§ Выбранный отрывок
▬▬▬

Много места отвела в своих воспоминаниях обучению, но уже в Смольном монастыре, такая же известная общественная деятельница на поприще педагогики, как и А. Н. Энгельгардт, Е. Н. Водовозова. И училась она в те же годы. Ее воспоминания пропитаны сарказмом и нелюбовью к этому именно монастырю: холод, голод, строжайшая дисциплина, поддерживаемая беспрестанными окриками и наказаниями: «Грубость и брань классных дам, под стать всему солдатскому строю нашей жизни, отличались полною непринужденностью. Наши дамы, кроме немки, говорившей с нами по-немецки, обращались к нам не иначе как по-французски. Они, несомненно, знали много бранных французских слов, но почему-то не удовлетворялись ими, и когда принимались нас бранить, употребляли оба языка, предпочитая даже русский… Вот наиболее часто повторяемые русские выражения и слова их лексикона: «вас выдерут, как сидоровых коз», «негодница», «дурында-роговна», «колода», «дубина», «шлюха», «тварь», «остолопка»; из французских слов неизменно произносились: «brebis galeuse» («паршивая овца»), «vile populace» («сволочь»)» (40; 261).

Институтка
Ну, и конечно, «обожание» – вплоть до выливания флакона духов в карман шинели обожаемого учителя или священника или похищения, в качестве фетиша, его галош или кусочка, отрезанного от шляпы. Правда, Водовозова училась в Смольном, когда в него пришел К. Д. Ушинский, при поддержке императрицы сумевший хотя бы отчасти преобразовать систему преподавания и приведший хороших учителей.

▬▬▬

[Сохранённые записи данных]
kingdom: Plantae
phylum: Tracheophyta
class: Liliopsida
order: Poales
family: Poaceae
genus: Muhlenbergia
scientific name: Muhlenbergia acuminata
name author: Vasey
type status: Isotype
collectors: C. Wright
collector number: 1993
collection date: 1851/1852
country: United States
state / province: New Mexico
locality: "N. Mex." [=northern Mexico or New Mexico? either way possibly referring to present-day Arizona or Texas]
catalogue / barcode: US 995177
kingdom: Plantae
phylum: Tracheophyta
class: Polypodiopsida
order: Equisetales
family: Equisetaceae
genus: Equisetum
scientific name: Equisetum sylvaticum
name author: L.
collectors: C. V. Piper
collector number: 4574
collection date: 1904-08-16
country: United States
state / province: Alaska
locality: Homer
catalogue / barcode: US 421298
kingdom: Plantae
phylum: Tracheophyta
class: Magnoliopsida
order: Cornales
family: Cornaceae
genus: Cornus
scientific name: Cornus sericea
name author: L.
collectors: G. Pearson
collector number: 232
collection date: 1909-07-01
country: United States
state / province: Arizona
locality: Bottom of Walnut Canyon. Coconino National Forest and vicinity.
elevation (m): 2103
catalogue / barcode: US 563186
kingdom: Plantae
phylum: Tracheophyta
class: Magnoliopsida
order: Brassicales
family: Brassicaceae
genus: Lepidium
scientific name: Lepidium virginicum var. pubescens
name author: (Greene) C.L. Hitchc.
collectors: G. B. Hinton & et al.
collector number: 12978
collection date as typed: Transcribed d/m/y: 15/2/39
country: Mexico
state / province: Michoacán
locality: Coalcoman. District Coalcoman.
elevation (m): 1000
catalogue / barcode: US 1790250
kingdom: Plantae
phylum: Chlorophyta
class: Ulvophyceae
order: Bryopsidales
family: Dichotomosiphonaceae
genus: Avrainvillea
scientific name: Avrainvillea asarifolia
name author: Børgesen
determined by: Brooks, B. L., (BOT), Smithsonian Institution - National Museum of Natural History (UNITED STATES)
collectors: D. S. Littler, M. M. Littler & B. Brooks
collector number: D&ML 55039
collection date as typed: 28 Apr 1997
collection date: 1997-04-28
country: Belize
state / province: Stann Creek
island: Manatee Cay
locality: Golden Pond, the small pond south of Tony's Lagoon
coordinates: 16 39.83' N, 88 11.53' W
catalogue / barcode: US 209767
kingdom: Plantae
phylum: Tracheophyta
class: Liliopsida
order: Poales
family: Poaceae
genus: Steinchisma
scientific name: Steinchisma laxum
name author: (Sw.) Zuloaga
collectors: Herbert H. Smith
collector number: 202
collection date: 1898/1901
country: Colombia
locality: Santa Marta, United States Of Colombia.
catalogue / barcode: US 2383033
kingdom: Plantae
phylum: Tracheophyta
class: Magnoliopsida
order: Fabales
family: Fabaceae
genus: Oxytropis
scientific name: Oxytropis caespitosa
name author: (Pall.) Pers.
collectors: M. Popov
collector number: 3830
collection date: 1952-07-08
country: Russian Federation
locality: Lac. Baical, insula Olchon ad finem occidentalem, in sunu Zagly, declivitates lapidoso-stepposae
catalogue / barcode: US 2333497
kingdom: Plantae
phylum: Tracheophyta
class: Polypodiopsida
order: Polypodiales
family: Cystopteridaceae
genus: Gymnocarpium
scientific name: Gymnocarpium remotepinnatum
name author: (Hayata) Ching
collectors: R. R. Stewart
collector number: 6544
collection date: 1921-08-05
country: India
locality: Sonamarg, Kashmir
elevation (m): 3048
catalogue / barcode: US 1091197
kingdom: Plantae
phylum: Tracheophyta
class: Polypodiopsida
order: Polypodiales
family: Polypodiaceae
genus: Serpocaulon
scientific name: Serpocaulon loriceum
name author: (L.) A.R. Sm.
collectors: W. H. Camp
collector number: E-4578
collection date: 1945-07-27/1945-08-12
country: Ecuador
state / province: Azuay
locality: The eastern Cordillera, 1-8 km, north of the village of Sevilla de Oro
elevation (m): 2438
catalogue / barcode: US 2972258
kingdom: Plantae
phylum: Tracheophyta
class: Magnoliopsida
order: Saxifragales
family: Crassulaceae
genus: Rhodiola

▬▬▬

§ Вопросы по тексту
1. Кто, согласно отрывку о воспоминаниях Е. Н. Водовозовой, при поддержке императрицы отчасти преобразовал систему преподавания в Смольном?
2. Продолжите отрывок о воспоминаниях Е. Н. Водовозовой о Смольном, начав сразу после его последнего предложения.

§ Ответы по пунктам
1. К. Д. Ушинский.

2.
А кроме «обожания» – воспитание нравственности, переходившее порог дикости. Собственно, о том, что институтки были «дикарями», не имевшими ни малейшего представления о реальной жизни (домой их не отпускали, и все годы они проводили взаперти в стенах института), пишет и Энгельгардт. Свидания допускались только с ближайшими родственниками в присутствии классных дам, и Водовозова в деталях описывает скандал, разразившийся при ее свидании с братьями: девочку обвинили в разврате (!); скандал был подавлен лишь приездом дядюшки Водовозовой, близкого к императору генерала Гонецкого. Тяжело больная, Водовозова скрывала свою болезнь и не являлась к врачу, ибо ей пришлось бы перед мужчиной обнажать грудь для осмотра! Дело кончилось потерей сознания, тяжелой операцией и одиннадцатидневным беспамятством! В результате институтки, не имевшие ни малейшего представления о реальной жизни, по выпуске из стен учебного заведения вынужденные самостоятельно зарабатывать себе на хлеб в чужих дома, нередко делались жертвами сластолюбцев и погибали. Впрочем, уже цитировалось мнение Е. Ф. Тютчевой об институтском воспитании. Е. П. Янькова, человек иного типа, тоже вспоминала: «В то время в институтах барышень держали только что не назаперти и так строго, что вышедши оттуда, они были всегда престранные, презастенчивые и все им было в диковинку, потому что ничего не видывали» (148; 196).